Il libro di Salvatore Massimo Fazio
Non a caso nelle sue opere e nei vari post pubblicati sui social, Fazio si è sempre scagliato contro le Università e le Accademie, tanto da essere definito da molti un “anti-accademico”.«Le università partendo dalle universitas e dalle scholé abbracciavano il concetto di riposo pubblico, ci si incontrava per scambiarsi opinioni, ma adesso è tutta un’altra storia. L’accademia è diventata (almeno nel 40% dei casi) l’imposizione di conoscere a memoria dei testi, che se non sai e lo stronzo di turno, che sta dietro la cattedra, si alza col piede storto al mattino, ti distrugge. E i casi reali di suicidio fisico poi si verificano. Ma non sono i problemi familiari o la fragilità del ragazzo, come affermano i professori quando vengono intervistati. Il problema è questa struttura pessima che è l’università e la scuola. Come riuscire a superare tutto ciò? Suicidando l’errore e le convinzioni che abbiamo per trovare quel barlume di vitalità».

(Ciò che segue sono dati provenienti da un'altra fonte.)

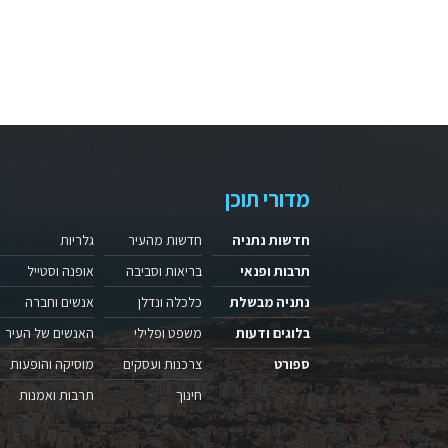
מדורי תוכן
חדשות נתניה
חדשות מהעיר
גלריות
תרבות ופנאי
בריאות וסביבה
אופנה וסטייל
נתניה מבשלת
כלכלה ונדלן
אנשים וחברה
בלוגים ודעות
משפט ופלילי
האנשים של העיר
ספורט
צרכנות ועסקים
מוסיקה והופעות
חינוך
תרבות ואמנות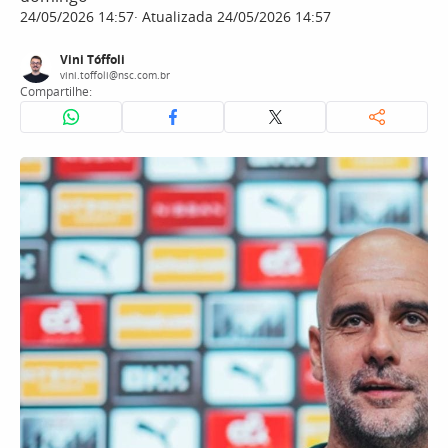
24/05/2026 14:57
Atualizada 24/05/2026 14:57
Vini Tóffoli
vini.toffoli@nsc.com.br
Compartilhe:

In molti la citano come il fondatore del nichilismo cognitivo, eppure lei sembra rifiutare un po’ tutte le definizioni che le attribuiscono.«In realtà fu il giornalista Luigi Pulvirenti a definire nichilismo cognitivo il mio pessimismo ragionato, ma solo adesso sono arrivato a saperlo spiegare. Inizialmente quando mi chiedevano cosa fosse nemmeno io sapevo cosa rispondere, eppure pure tra i primi risultati di Google alla ricerca sul nichilismo cognitivo usciva Salvatore Massimo Fazio. Fu molto divertente. In realtà il mio è un lasciarsi vivere con più gli aforismi-mitragliate, un’arma di difesa. Rappresenta l’unica azione che ci resta per non darla vinta a chi ci vuole prendere in giro e infine distruggere. Per cui mi lascio vivere, non reagisco, ma prendendo il buono anche del cattivo in modo che nessuno mai possa imporsi. Bisogna solo rispondere mettendo a forte disagio, scandagliare, prendere le viscere e rovesciarle».

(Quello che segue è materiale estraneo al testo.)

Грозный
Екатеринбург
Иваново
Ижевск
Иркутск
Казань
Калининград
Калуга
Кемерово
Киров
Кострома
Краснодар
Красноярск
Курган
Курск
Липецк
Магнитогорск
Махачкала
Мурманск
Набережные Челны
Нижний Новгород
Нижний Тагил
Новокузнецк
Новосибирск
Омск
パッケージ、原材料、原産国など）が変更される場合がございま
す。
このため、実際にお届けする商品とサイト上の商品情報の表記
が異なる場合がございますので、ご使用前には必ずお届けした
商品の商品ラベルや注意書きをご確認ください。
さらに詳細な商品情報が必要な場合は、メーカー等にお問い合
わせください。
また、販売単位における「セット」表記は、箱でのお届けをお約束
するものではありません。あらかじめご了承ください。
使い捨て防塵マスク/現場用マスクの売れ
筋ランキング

Qualche giorno fa su uno dei suoi canali social ha scritto un post pungente sul concertone di Capodanno tenutosi a Catania, nonostante potesse incorrere in una querela.«Querela che infatti non ha tardato ad arrivare. Al giorno d’oggi la querela è diventato uno strumento semplice da utilizzare ma il ruolo del filosofo (attributo che ho spesso rifiutato) è quello di ricercare la conoscenza e di congetturare tutto ciò che accade».